━━━ DATA FOR PROCESSING

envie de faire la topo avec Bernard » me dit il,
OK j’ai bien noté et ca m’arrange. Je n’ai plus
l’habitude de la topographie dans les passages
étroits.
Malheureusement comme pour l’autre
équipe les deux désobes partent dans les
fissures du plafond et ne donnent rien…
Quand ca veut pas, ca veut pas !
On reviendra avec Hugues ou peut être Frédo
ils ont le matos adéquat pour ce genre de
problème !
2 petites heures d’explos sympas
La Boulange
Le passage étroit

━━━━━━

• WORK ORDER: Repeat all of the records above exactly as written.

• TASK SOLUTION:
envie de faire la topo avec Bernard » me dit il,
OK j’ai bien noté et ca m’arrange. Je n’ai plus
l’habitude de la topographie dans les passages
étroits.
Malheureusement comme pour l’autre
équipe les deux désobes partent dans les
fissures du plafond et ne donnent rien…
Quand ca veut pas, ca veut pas !
On reviendra avec Hugues ou peut être Frédo
ils ont le matos adéquat pour ce genre de
problème !
2 petites heures d’explos sympas
La Boulange
Le passage étroit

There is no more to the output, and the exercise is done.